UAMS Cancer Researcher Obtains $1.5 Million for Study of Bone Cancer

By todd

Sanderson will lead a team of researchers studying heparan sulfate proteoglycans, molecules made by tumor cells which can regulate the ability of the tumors to grow and metastasize. The ACRC team is investigating the processes by which heparan sulfate chains are released by an enzyme called heparanase. They believe this enzyme causes heparan sulfate to activate tumor cells and stimulatetumor metastasis to bone.

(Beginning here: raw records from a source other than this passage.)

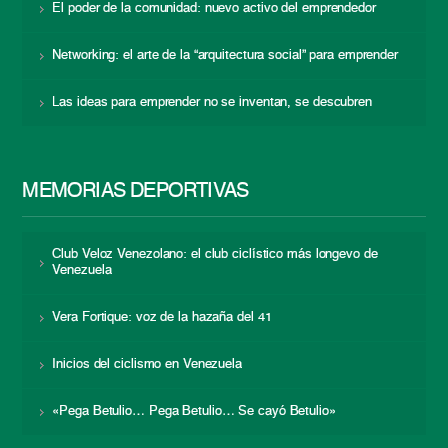
El poder de la comunidad: nuevo activo del emprendedor
Networking: el arte de la “arquitectura social” para emprender
Las ideas para emprender no se inventan, se descubren
MEMORIAS DEPORTIVAS
Club Veloz Venezolano: el club ciclístico más longevo de
Venezuela
Vera Fortique: voz de la hazaña del 41
Inicios del ciclismo en Venezuela
«Pega Betulio… Pega Betulio… Se cayó Betulio»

Sanderson is internationally known for his research. Since he joined the UAMS faculty in 1989, he has received continuous funding for his research from the National Institutes of Health and the Arthritis Foundation. He is the Drs. Mae and Anderson Nettleship Endowed Chair in Oncologic Pathology in the UAMS College of Medicine.

Thomas J. Kelly, Jr., Ph.D., an expert in degradative enzymes, and Larry J. Suva, Ph.D., an expert in bone biology, will collaborate with Sanderson. Kelly and Suva are also members of ACRC.

During their five-year study, the researchers will focus on breast cancer and myeloma specifically, but their findings may be applicable to other cancers that invade and destroy the skeleton. The researchers believe their work will provide insight into the mechanistic process of tumor bone destruction, and may identify new therapeutic targets.

Heparan sulfate is a carbohydrate (sugar) chain that is biologically active, binding to various “effector” molecules involved in cell signaling. Heparanase is an enzyme that will break down heparan sulfate chains into much shorter chains. That produces many more molecular chains that are still biologically active. These chains can stimulate the tumor to grow and metastasize.

By preventing the breakdown of heparan sulfate, tumor growth may be inhibited. This study could help determine if any of the several heparanase inhibitors now being used in clinical trials are effective in the prevention of bone metastasis.